TEXT BLOCK
☆ ☆ ☆

Sections 23 to 26 make various changes to criminal statutes regarding prostitution and enticing a minor.  To the extent that offenders are prosecuted for new or expanded offenses under this bill, potential costs for incarceration or probation supervision in the community, or judicial revenue would result.  On average, it costs the state $7,260 (including benefits) to supervise an inmate in the community as opposed to $61,320 (including benefits) to incarcerate an offender. 

Section 28 makes changes to specified forfeiture laws concerning sexual exploitation and is anticipated to result in potential minimal revenue gain. While the bill allows all money and property (including motor vehicles) seized on the arrested person to be forfeited to the state, based on current arrests it is anticipated that it will generate minimal revenue as most of these crimes do not occur in owner vehicles.

Section 29 expands the offense of trafficking in persons. To the extent that offenders are prosecuted for new or expanded offenses under this bill, potential costs for incarceration or probation supervision in the community, or judicial revenue would result.  On average, it costs the state $7,260 (including benefits) to supervise an inmate in the community as opposed to $61,320 (including benefits) to incarcerate an offender. However, it should be noted that while there were 45 charges under this statute in FY 15, only one charge resulted in a conviction.

Sections 30 and 31 lower the standard of proof for the termination of parental rights in cases of sexual assault, which will result in an increase in federal funding received by Connecticut under the Violence Against Women Act by approximately $200,000.

Sections 1, 2, 5, 6, 8-14, 17, 19, 20, 21 and 27 make various changes that do not result in a fiscal impact.

The Out Years

The annualized ongoing fiscal impact identified above would continue into the future subject to inflation.

Sources:

Judicial Department Offenses and Revenue Database

OLR Bill Analysis

sHB 5623

AN ACT CONCERNING VIOLENCE AGAINST WOMEN, ACCESS TO MARSHALS, AND VICTIMS OF HUMAN TRAFFICKING.

SUMMARY:

This bill makes changes in various laws that relate to orders of protection (see BACKGROUND), service of process, firearms and ammunition possession, human trafficking, parental rights, and domestic violence.

With regard to the service of civil restraining orders, the bill principally:

It also (1) makes certain changes to the civil restraining order application form and deadlines related to service of process, hearings, and firearms surrender provisions and (2) imposes certain requirements on the Judicial Branch related to data collection and the restraining order application process.

With regard to human trafficking, the bill principally:

The bill also reduces the standard of proof a judge must apply when determining whether to terminate parental rights in cases where the child was conceived as a result of a sexual assault. It no longer requires a finding of guilty in such cases.

It requires the Judicial Department to include in its ongoing training program an examination of the factors that contribute to a family being at risk for episodes of domestic violence (§ 32).

It also makes technical and conforming changes.

EFFECTIVE DATE: October 1, 2016, except the provision on reporting trafficking activities and statistics (§ 19) is effective upon passage.

§ 3 — CIVIL RESTRAINING ORDERS

Application

Under current law, a civil restraining order application form must allow an applicant, at his or her option, to indicate whether the respondent holds a gun permit or possesses firearms or ammunition. Under the bill, the application form must also give the applicant the option to indicate whether the respondent has a (1) handgun or long gun eligibility certificate or an ammunition certificate and (2) job in which the ability to carry a firearm is an essential requirement.

☆ ☆ ☆

GIVEN INSTRUCTION 1
Answer these questions about the text on sHB 5623:
(a) On average, how much does it cost the state to incarcerate an offender?
(b) Of the 45 charges under the trafficking statute in FY 15, how many resulted in a conviction?
(c) On what date does the bill take effect, apart from the provision in § 19?

Dataset items
☆ ☆ ☆

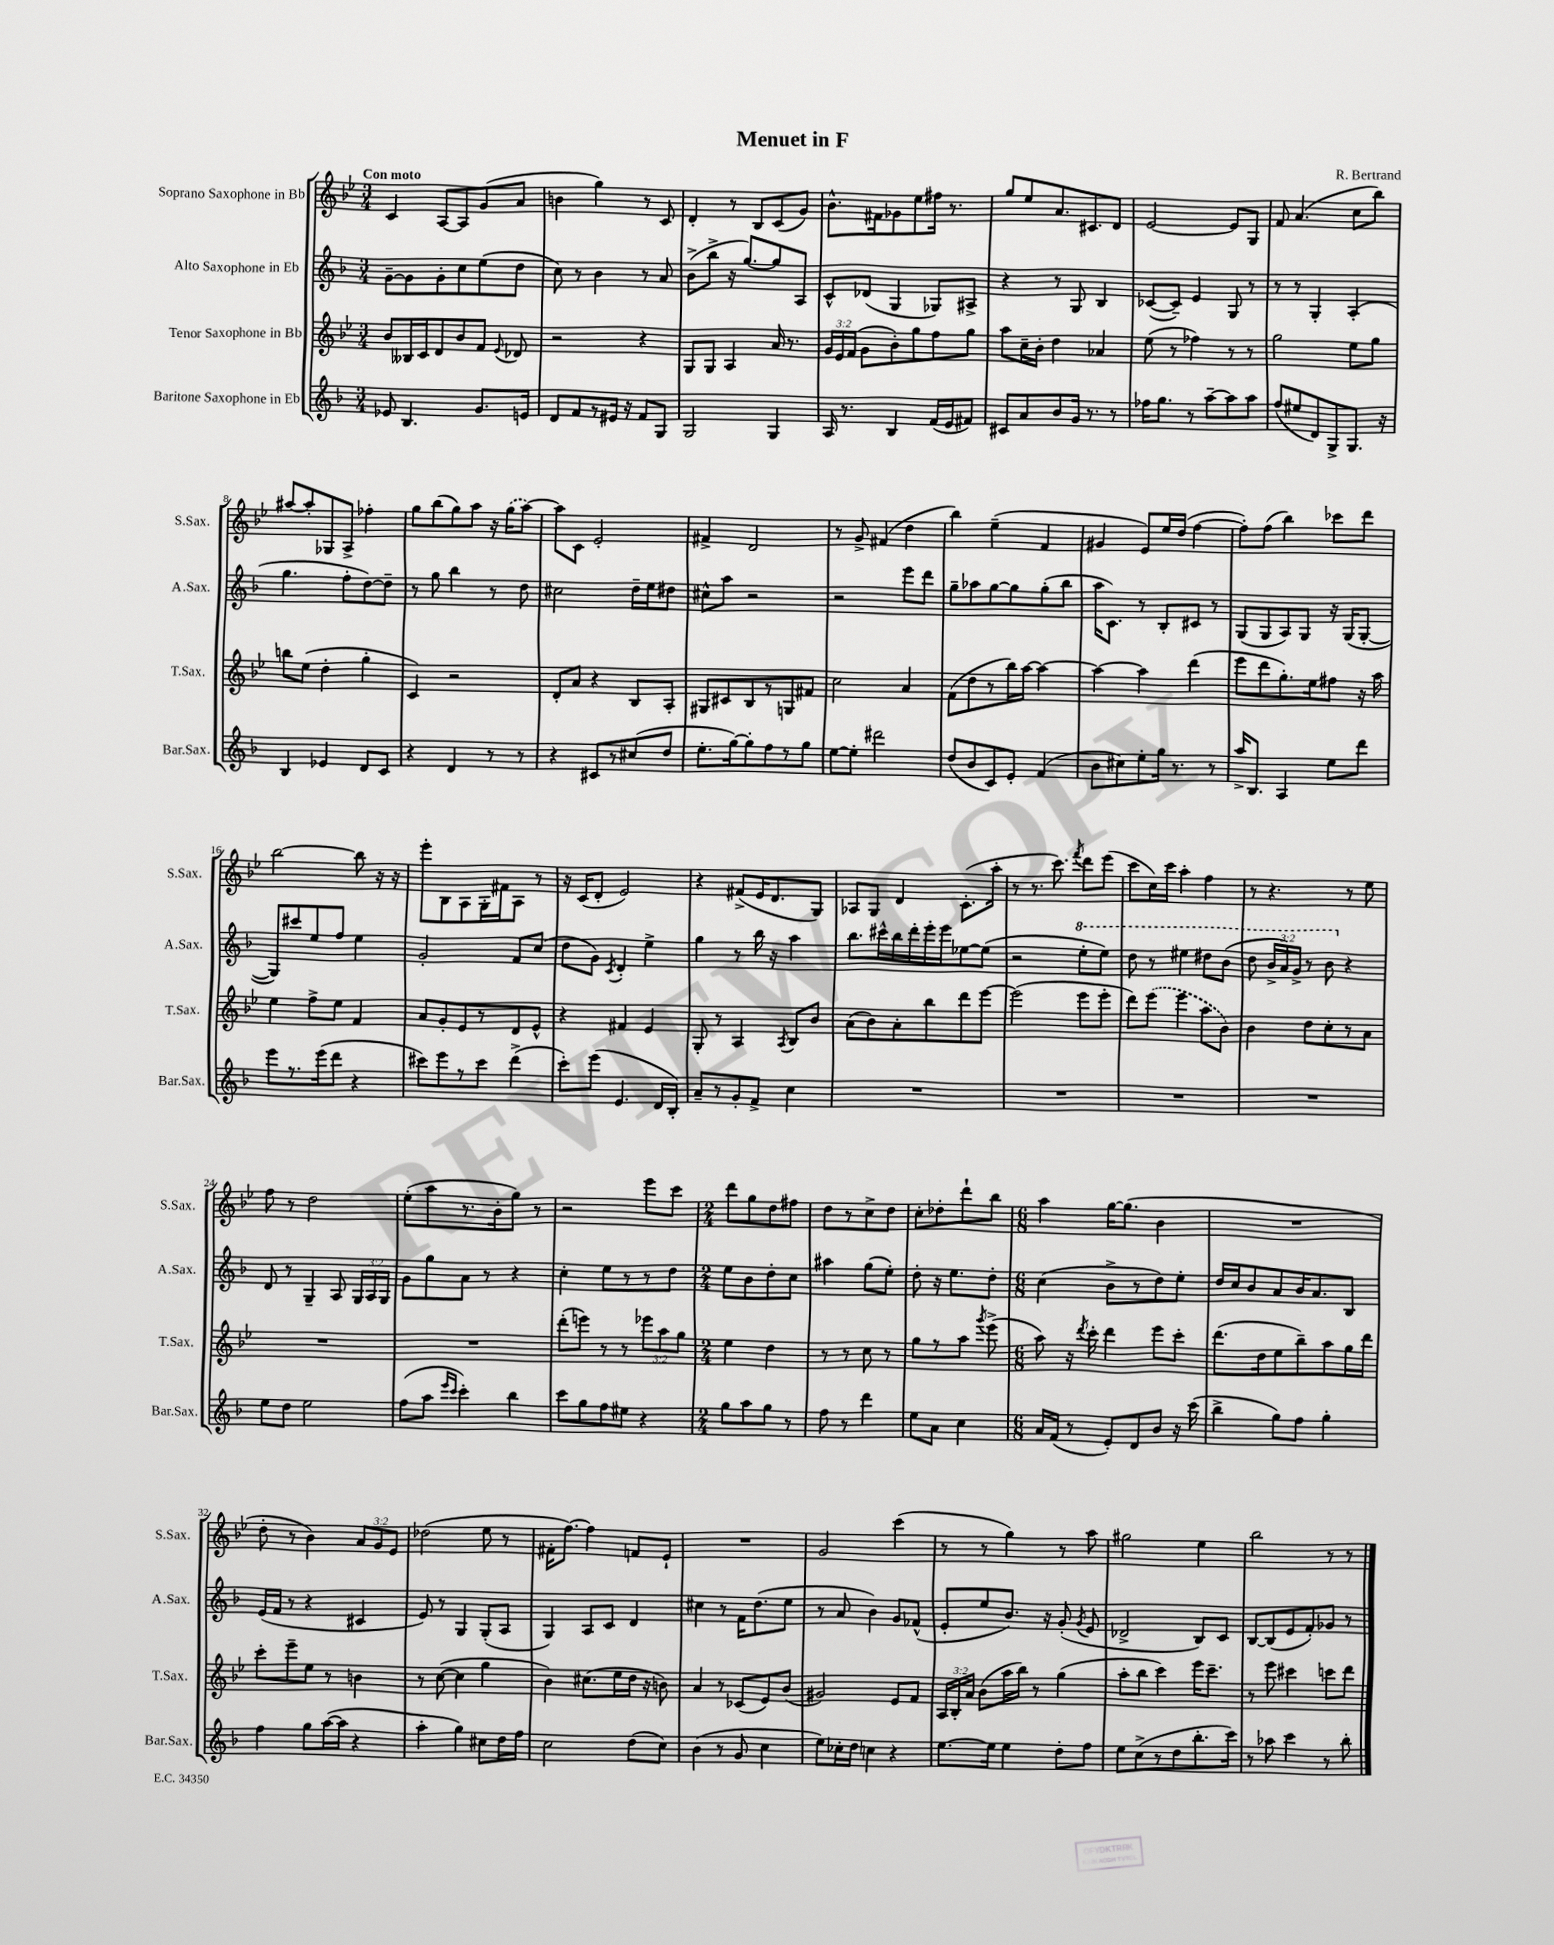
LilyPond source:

\header { title = "Menuet in F" composer = "R. Bertrand" }
<<
\new StaffGroup <<
\new Staff = "s0" \with { instrumentName = "Soprano Saxophone in Bb" shortInstrumentName = "S.Sax." } {
    \clef treble \key bes \major \numericTimeSignature \time 3/4 \override Staff.TupletNumber.text = #tuplet-number::calc-fraction-text \tempo "Con moto"
    \autoBeamOff c'4 a8[~ a8 g'8( a'8] |
    b'4 g''4) r8 c'8 |
    d'4-. r8 bes8[ c'8( g'8]) |
    bes'8.[-^ fis'16 ges'8 ees''8 fis''16] r8. |
    g''8[ ees''8 a'8. cis'8. d'8] |
    ees'2~ ees'8[ g8] |
    f'8 a'4.( c''8[ bes''8]) |
    ais''8[~ ais''8-. ges8 a8]-> fes''4-. |
    g''8[ bes''8( g''8) a''8] r16 \once \slurDashed g''16[( a''8]~) |
    a''8[ c'8] ees'2-. |
    fis'4-> d'2 |
    r8 g'8-> fis'4( d''4 |
    bes''4) ees''4--( f'4 |
    gis'4 ees'8[) ees''16 d''16]( f''4~ |
    f''8[-.) f''8]( bes''4) ces'''8[ d'''8] |
    bes''2~ bes''8 r16 r16 |
    ees'''8[-. bes8 a8 g16-. fis'16 a8] r8 |
    r16 c'16[( d'8]-. ees'2) |
    r4 fis'8[->( ees'16 d'8. g8]) |
    aes8[ g8] d'4 c'8.[-.( a''16]-. |
    r8 r8. c'''8.) \acciaccatura { f'''8 } d'''8[ ees'''8]( |
    c'''8[ c''16) c'''16] a''4-. f''4 |
    r8 r4. r8 ees''8 |
    f''8 r8 d''2 |
    ees''8[-.( a''8 r8. bes'16-. g''8]) r8 |
    r2 ees'''8[ c'''8] |
    \numericTimeSignature \time 2/4 d'''8[ g''8 d''8 fis''8] |
    d''8[ r8 c''8-> d''8] |
    c''8[-. des''8-. d'''8-! bes''8] |
    \numericTimeSignature \time 6/8 a''4 g''16[~ g''8.]( bes'4 |
    R2. |
    d''8-. r8 bes'4) \tuplet 3/2 { a'8[ g'8 ees'8] } |
    des''2( ees''8 r8 |
    fis'16[-. f''8.]~) f''4 f'8[ ees'8]-! |
    R2. |
    g'2 c'''4( |
    r8 r8 g''4) r8 a''8 |
    gis''2 ees''4 |
    bes''2 r8 r8 \bar "|." |
}
\new Staff = "s1" \with { instrumentName = "Alto Saxophone in Eb" shortInstrumentName = "A.Sax." } {
    \clef treble \key f \major \numericTimeSignature \time 3/4 \override Staff.TupletNumber.text = #tuplet-number::calc-fraction-text
    \autoBeamOff g'8[~-- g'8 g'8-. c''8 e''8( d''8] |
    c''8) r8 bes'4 r8 a'8 |
    bes'8[->( bes''8]-> r16 g''8.[~) g''8 a8] |
    c'8[-^ des'8]( g4 ges8[) ais8]-> |
    r4 r8 g8 bes4 |
    ces'8[~( ces'8]--) e'4 g8 r8 |
    r8 r8 g4-. a4-.( |
    g''4. f''8[-. d''8~) d''8]-- |
    r8 g''8 bes''4 r8 d''8 |
    cis''2 d''16[-- e''16 dis''8] |
    cis''8[-^ a''8] r2 |
    r2 e'''8[ d'''8] |
    g''8[-- aes''8 g''8~ g''8 g''8-.( bes''8] |
    a''16[ c'8.]) r8 bes8[-. cis'8] r8 |
    g8[( g8 a8) g8] r16 g16[( g8]~-. |
    g8[) cis'''8 e''8 f''8] e''4 |
    g'2-. f'8[ c''8]( |
    d''8[ g'8]) \acciaccatura { c'8 } d'4-. e''4-> |
    g''4 r8 bes''16 r16 a''4 |
    bes''8.[ cis'''16-^ bes''16 d'''16-. e'''16-. e'''16 ees''8~ ees''8]( |
    r2 \ottava #1 e'''8[-. e'''8]) |
    d'''8 r8 eis'''4 dis'''8[ bes''8]( |
    d'''8 \tuplet 3/2 { bes''16[-> a''16) g''16]-> } r8 bes''8 \ottava #0 r4 |
    d'8 r8 g4-- a8 \tuplet 3/2 { g16[ a16 g16] } |
    g'8[ g''8 a'8] r8 r4 |
    c''4-. e''8[ r8 r8 d''8] |
    \numericTimeSignature \time 2/4 e''8[ bes'8 d''8-. c''8] |
    ais''4 g''8[( e''8]-.) |
    d''8-. r16 e''8.[ d''8]-. |
    \numericTimeSignature \time 6/8 c''4( bes'8[-> r8 d''8) e''8]-. |
    d''16[ c''16 bes'8 a'8 bes'16 a'8. bes8] |
    e'16[( f'16] r8 r4 cis'4 |
    e'8) r8 g4 g8[-.( a8] |
    g4) a8[ c'8] d'4 |
    cis''4 r8 f'16[ d''8.( e''8] |
    r8 a'8 bes'4) g'8[ fes'8]-^( |
    e'8[-. e''8 bes'8.]) r16 g'8-.( \acciaccatura { g'8 } e'8 |
    des'2-> bes8[) c'8] |
    bes8[~ bes8( e'8 f'8-.) ges'8] r8 \bar "|." |
}
\new Staff = "s2" \with { instrumentName = "Tenor Saxophone in Bb" shortInstrumentName = "T.Sax." } {
    \clef treble \key bes \major \numericTimeSignature \time 3/4 \override Staff.TupletNumber.text = #tuplet-number::calc-fraction-text
    \autoBeamOff bes'8[ beses16 c'16 d'8 bes'8 f'8] \appoggiatura { ees'8 } des'8 |
    r2 r4 |
    g8[ g8] a4 a'16 r8. |
    \tuplet 3/2 { g'16[ ees'16 f'16]( } g'8[ bes'8-.) g''8 f''8 g''8] |
    a''8[ c''16-- bes'16]-. d''4 aes'4 |
    ees''8( r8 fes''4) r8 r8 |
    g''2 ees''8[ g''8] |
    b''8[ ees''8]( d''4-. g''4-. |
    c'4) r2 |
    d'8[-. a'8] r4 bes8[ a8]-. |
    gis8[ cis'8 bes8 r8 g8 fis'8] |
    c''2 a'4 |
    f'8[( d''8 r8 bes''16) a''16]~ a''4~ |
    a''4~ a''4 d'''4( |
    ees'''8[ d'''8 g''8.-.) ees''16 fis''8] r16 a''16 |
    ees''4 f''8[-> ees''8] f'4 |
    a'8[ g'8-. ees'8 r8 d'8 ees'8]-^ |
    r4 fis'4 ees'4 |
    g8-. r8 a4 \acciaccatura { a8 } bes8[ bes'8] |
    a'8[( bes'8) a'8-. bes''8 d'''8 ees'''8]~ |
    ees'''2( ees'''8[ ees'''8]-. |
    d'''8[) \once \slurDashed ees'''8]( ees'''4 a''8[ bes'8]) |
    bes'4 d''8[ c''8-. r8 a'8] |
    R2. |
    R2. |
    d'''8[-.( e'''8]) r8 r8 \tuplet 3/2 { ees'''8[ a''8 g''8] } |
    \numericTimeSignature \time 2/4 ees''4 d''4 |
    r8 r8 c''8 r8 |
    g''8[ r8 a''8] \acciaccatura { g'''8 } ees'''8->( |
    \numericTimeSignature \time 6/8 a''8) r16 \acciaccatura { d'''8 } c'''16-. d'''4 ees'''8[ c'''8]-. |
    d'''8.[( d''16 ees''8 bes''8--) a''8 g''16 d'''16] |
    c'''8[-. ees'''8-- ees''8] r8 b'4 |
    r8 c''8~( c''4 g''4 |
    bes'4) cis''8.[( ees''16 d''16] r16 b'8) |
    a'4 r8 ces'8[( ees'8) bes'8]( |
    gis'2) ees'8[ f'8] |
    \tuplet 3/2 { a16[ bes16-. a'16] } bes'8[( a''16 bes''16]) r8 g''4( |
    a''8[-. bes''8] c'''4) ees'''16[ c'''8.]-- |
    r8 ees'''8 cis'''4 c'''8[ d'''8] \bar "|." |
}
\new Staff = "s3" \with { instrumentName = "Baritone Saxophone in Eb" shortInstrumentName = "Bar.Sax." } {
    \clef treble \key f \major \numericTimeSignature \time 3/4
    \autoBeamOff ees'8 bes4. g'8.[ e'16] |
    d'8[ f'8 r8 eis'16] r16 f'8[ g8] |
    g2 g4 |
    a16 r8. bes4 f'16[( e'16 fis'8]) |
    cis'8[ a'8 bes'8 g'16] r8. r8 |
    fes''16[ g''8.] r8 a''8[~-- a''8 a''8] |
    f''8[( eis''8 d'8) g8-> g8.] r16 |
    bes4 ees'4 d'8[ c'8] |
    r4 d'4 r8 r8 |
    r4 cis'8[ r8 cis''8( d''8] |
    e''8.[-. g''16~) g''8-. f''8 r8 g''8] |
    e''8[~ e''8]-. dis'''2 |
    d''8[( bes'8 c'8) e'8]-. f'4( |
    bes'8[ cis''8) e''8-. g''16] r8. r8 |
    a''16[-> bes8.] a4 e''8[ d'''8] |
    e'''8[ r8. e'''16( d'''8] r4 |
    cis'''8[) e'''8 r8 cis'''8] d'''4->( |
    c'''8[-.) e'''8]( e'4. d'16[ bes16]-.) |
    a'8[-- r8 g'8-. f'8]-> c''4 |
    R2. |
    R2. |
    R2. |
    R2. |
    e''8[ d''8] e''2 |
    f''8[( a''8] \grace { e'''16[ c'''16] } c'''4-.) bes''4 |
    c'''8[ g''8 f''8 eis''8] r4 |
    \numericTimeSignature \time 2/4 g''8[ a''8 g''8] r8 |
    f''8 r8 d'''4 |
    e''8[ a'8] c''4 |
    \numericTimeSignature \time 6/8 a'16[ f'16]( r8 e'8[-.) d'8 bes'8] r16 c'''16( |
    bes''4-> g''8[) f''8] g''4-. |
    f''4 g''8[ a''16~( a''16] r4 |
    a''4-. g''4) cis''8[ d''16 f''16] |
    c''2 d''8[( c''8]) |
    bes'4( r8 g'8 c''4 |
    e''8[) ces''16-. d''16] c''4 r4 |
    e''8.[~ e''16] e''4 d''8[-. f''8] |
    e''8[ c''8->( r8 d''8 bes''8.-. c'''16]) |
    r8 aes''8 c'''4 r8 bes''8-. \bar "|." |
}
>>
>>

☆ ☆ ☆

GIVEN INSTRUCTION 2
Identify every line of the records that contains the string "numericTimeSignature".

FINISHED ANSWER 1
(a) $61,320 (including benefits)
(b) One
(c) October 1, 2016

FINISHED ANSWER 2
    \clef treble \key bes \major \numericTimeSignature \time 3/4 \override Staff.TupletNumber.text = #tuplet-number::calc-fraction-text \tempo "Con moto"
    \numericTimeSignature \time 2/4 d'''8[ g''8 d''8 fis''8] |
    \numericTimeSignature \time 6/8 a''4 g''16[~ g''8.]( bes'4 |
    \clef treble \key f \major \numericTimeSignature \time 3/4 \override Staff.TupletNumber.text = #tuplet-number::calc-fraction-text
    \numericTimeSignature \time 2/4 e''8[ bes'8 d''8-. c''8] |
    \numericTimeSignature \time 6/8 c''4( bes'8[-> r8 d''8) e''8]-. |
    \clef treble \key bes \major \numericTimeSignature \time 3/4 \override Staff.TupletNumber.text = #tuplet-number::calc-fraction-text
    \numericTimeSignature \time 2/4 ees''4 d''4 |
    \numericTimeSignature \time 6/8 a''8) r16 \acciaccatura { d'''8 } c'''16-. d'''4 ees'''8[ c'''8]-. |
    \clef treble \key f \major \numericTimeSignature \time 3/4
    \numericTimeSignature \time 2/4 g''8[ a''8 g''8] r8 |
    \numericTimeSignature \time 6/8 a'16[ f'16]( r8 e'8[-.) d'8 bes'8] r16 c'''16( |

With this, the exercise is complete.